Genetic screening finds celiac disease affects more than one in 100

By Van Waffle

Summary: Australian researchers in collaboration with Boston biotech company ImmusanT used new criteria to determine the prevalence of celiac disease. From a random population, it found more than 1 percent were affected. This is higher than most previous studies anywhere in the world. The researchers recommend that screening for the disease should shift to include genetic testing along with the usual serology blood test.

Conventional screening looks for immunoglobin A and anti-transglutaminase antibodies in the blood. In addition, recent research has identified celiac gene markers. A blood test or cheek swab can detect a person’s genetic predisposition to developing the disease. The new study combined antibody and genetic tests to see whether this could provide more effective screening. Positive screening must be followed by a biopsy, a tissue sample from the bowel to look for flattened villi for a conclusive diagnosis.

The researchers analyzed serology from 356 celiac disease patients and a random sample of 2,500 Australians.
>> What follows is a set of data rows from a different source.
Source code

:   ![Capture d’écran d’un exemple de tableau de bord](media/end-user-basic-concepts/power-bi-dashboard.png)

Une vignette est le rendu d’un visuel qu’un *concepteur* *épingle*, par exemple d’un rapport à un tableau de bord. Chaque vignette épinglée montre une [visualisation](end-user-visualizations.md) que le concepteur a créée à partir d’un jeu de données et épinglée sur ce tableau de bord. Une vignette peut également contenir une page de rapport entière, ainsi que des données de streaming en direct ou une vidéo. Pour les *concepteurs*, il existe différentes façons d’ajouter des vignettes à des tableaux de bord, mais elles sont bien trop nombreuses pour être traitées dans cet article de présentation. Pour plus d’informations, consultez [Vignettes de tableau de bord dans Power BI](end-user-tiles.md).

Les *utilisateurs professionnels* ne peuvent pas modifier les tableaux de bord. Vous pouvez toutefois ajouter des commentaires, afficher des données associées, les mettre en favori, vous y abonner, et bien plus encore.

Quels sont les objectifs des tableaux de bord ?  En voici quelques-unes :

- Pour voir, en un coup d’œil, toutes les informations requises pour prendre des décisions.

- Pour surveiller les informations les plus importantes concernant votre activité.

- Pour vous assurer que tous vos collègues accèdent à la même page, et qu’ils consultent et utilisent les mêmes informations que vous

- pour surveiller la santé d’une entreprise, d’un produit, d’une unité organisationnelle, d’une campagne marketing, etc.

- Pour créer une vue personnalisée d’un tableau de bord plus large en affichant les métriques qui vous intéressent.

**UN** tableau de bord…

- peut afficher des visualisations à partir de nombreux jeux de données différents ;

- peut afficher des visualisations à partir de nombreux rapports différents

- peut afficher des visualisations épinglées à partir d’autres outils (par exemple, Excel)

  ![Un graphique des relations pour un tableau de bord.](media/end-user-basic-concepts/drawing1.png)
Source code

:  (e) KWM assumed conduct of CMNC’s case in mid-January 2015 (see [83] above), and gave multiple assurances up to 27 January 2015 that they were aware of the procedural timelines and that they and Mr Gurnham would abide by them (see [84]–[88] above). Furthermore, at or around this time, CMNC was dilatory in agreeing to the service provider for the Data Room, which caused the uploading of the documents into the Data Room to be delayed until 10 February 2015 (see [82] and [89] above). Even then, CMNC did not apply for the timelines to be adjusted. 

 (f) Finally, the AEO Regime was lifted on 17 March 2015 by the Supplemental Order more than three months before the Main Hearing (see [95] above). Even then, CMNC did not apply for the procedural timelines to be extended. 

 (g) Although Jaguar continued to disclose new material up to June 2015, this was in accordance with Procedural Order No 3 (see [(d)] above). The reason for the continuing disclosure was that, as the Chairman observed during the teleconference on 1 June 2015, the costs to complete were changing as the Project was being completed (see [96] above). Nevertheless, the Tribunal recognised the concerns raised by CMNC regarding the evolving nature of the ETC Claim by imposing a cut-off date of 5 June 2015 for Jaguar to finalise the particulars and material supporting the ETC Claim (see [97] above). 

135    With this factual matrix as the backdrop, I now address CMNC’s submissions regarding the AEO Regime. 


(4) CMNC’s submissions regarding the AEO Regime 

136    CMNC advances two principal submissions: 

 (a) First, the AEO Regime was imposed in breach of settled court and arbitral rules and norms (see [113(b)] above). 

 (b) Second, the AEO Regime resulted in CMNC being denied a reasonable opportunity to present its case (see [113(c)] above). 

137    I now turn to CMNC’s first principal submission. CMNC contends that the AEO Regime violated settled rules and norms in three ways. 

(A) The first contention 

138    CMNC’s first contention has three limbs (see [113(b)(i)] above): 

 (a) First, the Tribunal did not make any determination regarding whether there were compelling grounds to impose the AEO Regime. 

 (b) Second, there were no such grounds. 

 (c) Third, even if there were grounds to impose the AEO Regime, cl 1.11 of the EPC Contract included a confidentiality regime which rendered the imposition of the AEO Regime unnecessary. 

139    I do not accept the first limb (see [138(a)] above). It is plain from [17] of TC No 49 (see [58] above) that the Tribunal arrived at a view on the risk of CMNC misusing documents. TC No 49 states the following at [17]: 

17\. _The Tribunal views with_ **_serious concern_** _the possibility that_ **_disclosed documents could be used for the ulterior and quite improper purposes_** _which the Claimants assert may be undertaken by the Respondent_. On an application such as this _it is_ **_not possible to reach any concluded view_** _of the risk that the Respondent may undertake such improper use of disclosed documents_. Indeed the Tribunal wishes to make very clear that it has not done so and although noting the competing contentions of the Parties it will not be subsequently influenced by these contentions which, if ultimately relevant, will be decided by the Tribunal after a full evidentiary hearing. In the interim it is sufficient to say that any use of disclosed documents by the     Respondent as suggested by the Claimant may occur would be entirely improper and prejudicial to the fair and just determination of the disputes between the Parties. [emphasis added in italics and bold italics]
Whenever possible, they followed positive screening with a bowel biopsy. They found that at least one in five people who tested positive for antibodies did not possess the genes for celiac disease. These turned out to be false positives. Subsequent biopsies and diagnoses indicated that at least 1.3 percent of women and 1.2 percent of men in the general population were affected by celiac disease.

Conclusion: Combining genetic screening with blood tests for antibodies uncovers a higher incidence of celiac disease than previously thought. Although the study occurred in Australia, the population there is considered similar to North America and Europe, so this calls for re-evaluation. Genetic testing can also reduce the number of false positives, and cut down the risk and medical cost of biopsies. Also, since many patients balk at undertaking the invasive procedure, it may reduce the number of people unnecessarily adopting a restrictive diet without diagnosis.


[1] “A novel serogenetic approach determines the community prevalence of celiac disease and informs improved diagnostic pathways”, Anderson RP, Henry MJ, Taylor R, Duncan EL, Danoy P, Costa MJ, Addison K, Tye-Din JA, Kotowicz MA, Knight RE, Pollock W, Nicholson GC, Toh B, Brown MA, Pasco JA, BMC Medicine 2013 Aug 28; 11:188.